It is said that everyone is Irish on March 17th. Does that mean everyone is gay for Pride Weekend? The Toronto Pride festival is in full swing (pun intended), with the parade kicking off in about half an hour. Although, nothing is ever on time. Back in my fag-hag days, I deliberately had to tell the boys to meet me half an hour before I actually intended to show up. There was EST (Eastern Standard Time) and FST (Fag Standard Time), which like Newfoundland, ran about 30 minutes behind everyone else.
I was a regular along the Montreal parade route almost every year. It was a helluva party, with lots of eye candy (if you didn't look to closely at some of the women), and I always had friends who were part of the show. Last year for Pride we met up with some friends who came to Toronto from Montreal. Nice brunch, but we skipped the parade to go to a baseball game. Too bad, too. The parade would have been much more fun (sorry, y'all, but I'm just not into baseball).
This year I'm skipping the parade for two reasons. The main one is purely aesthetic. It's friggin hot out there! I plan to spend the day by the pool, not packed in like sardines along the route downtown. Gay boys wear too much cologne as a rule, and I swear I would pass out in this heat from it.
And I'm staying away because this year there is an air of a political standoff running through this city like an electrical undercurrent. Pride started off 25 years ago as a protest against discrimination. It quickly turned into a festival, open to all who wanted to be a part of it (including me). But this year, it is almost a snubbing of noses, since the participants who come in from all over North America and beyond are mostly here to celebrate the fact that Canada will be swallowing same sex marriage as early as tomorrow.

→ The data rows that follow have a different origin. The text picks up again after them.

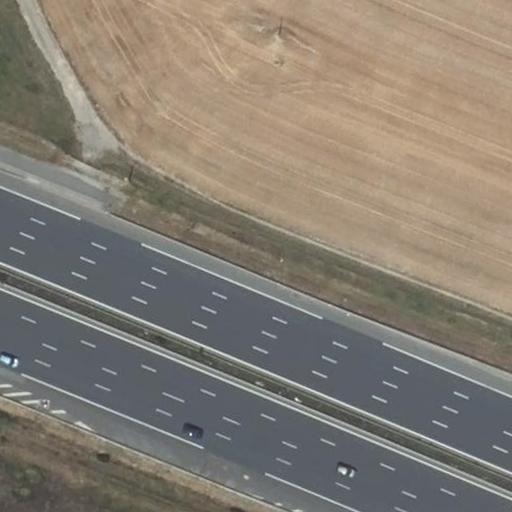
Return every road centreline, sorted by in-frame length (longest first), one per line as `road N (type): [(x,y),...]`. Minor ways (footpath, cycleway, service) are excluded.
road 1 (track): [(31,0),(71,88),(125,154),(228,210),(511,317)]
road 2 (motorway): [(511,433),(0,223)]
road 3 (motorway): [(0,328),(447,511)]
road 4 (track): [(0,434),(195,511)]
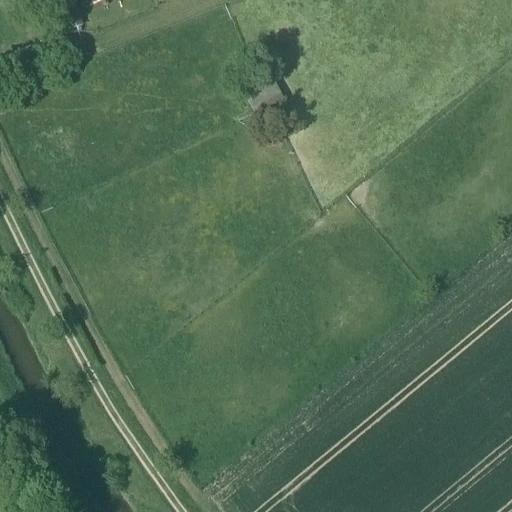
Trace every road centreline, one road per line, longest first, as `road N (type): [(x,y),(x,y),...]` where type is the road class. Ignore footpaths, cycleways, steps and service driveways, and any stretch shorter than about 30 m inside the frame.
road 1 (track): [(0,133),(145,416),(210,511)]
road 2 (track): [(0,182),(58,306),(185,511)]
road 3 (track): [(71,511),(0,397)]
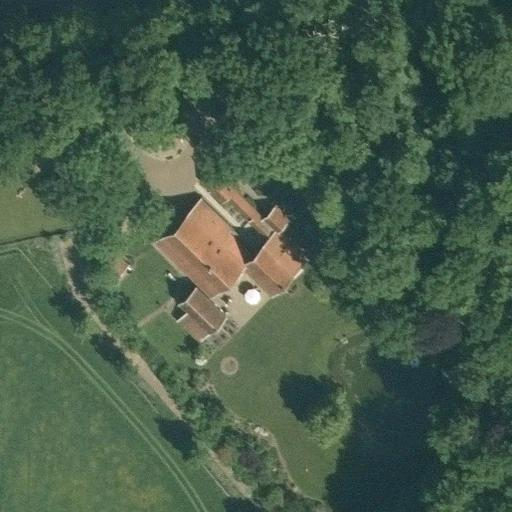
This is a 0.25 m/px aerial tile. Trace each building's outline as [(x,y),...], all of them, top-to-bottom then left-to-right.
[(243,32),(225,35),(225,50),(233,49),(232,45),(244,44),(243,32)] [(280,68),(235,58),(228,90),(273,100),(280,68)] [(183,142),(184,91),(133,90),(132,140),(183,142)] [(81,109),(62,127),(72,137),(90,120),(81,109)] [(272,292),(307,257),(278,229),(289,217),(277,206),(274,209),(271,205),(263,213),(267,217),(265,219),(216,170),(204,182),(212,191),(216,187),(260,230),(252,237),(260,246),(252,254),(234,236),(236,234),(201,199),(158,243),(211,295),(243,263),(272,292)] [(360,248),(357,253),(358,259),(363,263),(369,262),(373,257),(372,250),(367,247),(360,248)] [(114,281),(127,268),(118,254),(104,268),(114,281)] [(179,300),(184,305),(187,309),(178,318),(200,341),(226,315),(196,285),(179,300)]
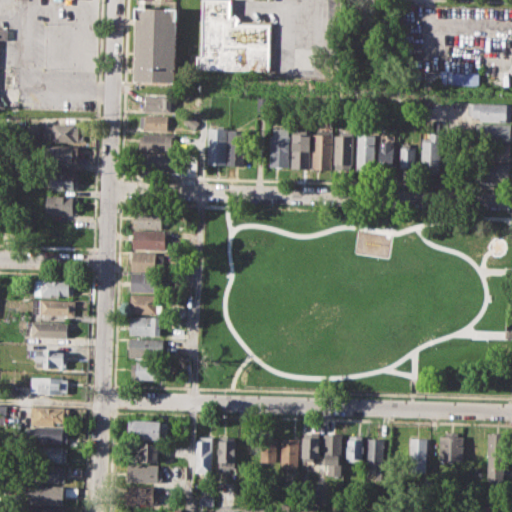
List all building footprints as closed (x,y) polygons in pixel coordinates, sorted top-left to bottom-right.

I daresay it will be one of the more bitter things being swallowed this
Pride Weekend.
The colourful parade follows yesterday's 10th annual Dyke March, where several lesbian couples took the opportunity to tie the knot.
One of those couples was Ann Hudson and Paula Kruse, both of Denver, Colo., who read their vows in front of throngs of strangers, at a ceremony they could not have in their home country.
The first stop for the newlyweds was the Dyke March.
"We just thought it would be great to get married and then hop right into the Dyke March," Kruse told the Toronto Star.
So on this weekend of Pride, us heterosexual couples who have taken the vows of marriage (civil or religious) will hide in our homes. The tables have turned, and we are
now the excluded ones. Men and women have inhernet differences: Men pee standing up, and women can't parallel park. It's a fact of life. Gays and straights have differnces too: You leave my marriage alone, and I'll stay out of your bath house (or group therapy, for the gay ladies among us).
But according to the [Peel District School] board's Issue Paper #6 on Heterosexism, (a discussion paper and resource for teachers and school administrators, which flows from their Fall 2002 policy document, The Future We Want), homophobia is, in common usage, "the fear of having intimate relationships with persons of the same sex."
The paper further expounds, "Many people are not homophobic but have a strong heterosexual bias. The effect on gay/lesbian/bisexuals is similar."
If by "intimate" the paper means physically intimate, I must admit that while not fearful of having such a relationship with another woman, I have no desires in that direction whatsoever. My heterosexual attractions are strong ones. But I had no idea that my sexual preferences were having any effect on gay/lesbian/bisexuals.
So there you have it: I don't sleep with my girlfriends and I've been happily married to the same wonderful guy for almost 20 years. That, apparently, makes me both biased, and a homophobe.
I used to have a t-shirt that said
Normal is Boring. Now, apperntly, normal is bad. It's, well,
abnormal.
In the words of Issue Paper #6, "we live in a society that deems heterosexuality as the norm." This is a problem, the paper's authors imply, "whether or not most of us consciously recognize it as a problem."
A problem???
I'm one of the ones that missed it. I've always thought heterosexuality was "the norm." The paper even quotes statistics that point to 90 per cent of the population being heterosexual. But now I learn that considering something shared by at least 90 per cent of the population as being "the norm," is problematic.
Pity me. The paper explains homophobia locks folks into rigid gender roles, inhibits their ability to form close relationships with members of their own sex, and limits family relationships.
On second thought; save your pity. For in spite of what the Peel District School Board would have me believe, the relational boundaries I have observed throughout my life have, I think, served me rather well.
I have loving relationships with several close male and female friends even if we're not physically intimate. As for my family, well, they love me too, in spite of my many failings; including the most recently realized oneāthat I'm a homophobe.
But if you're still tempted to throw rotten tomatoes, please know this; I wouldn't have any objections to you demonstrating tolerance towards me at all. No, none at all.
We're here! We're straight! Get used to it!!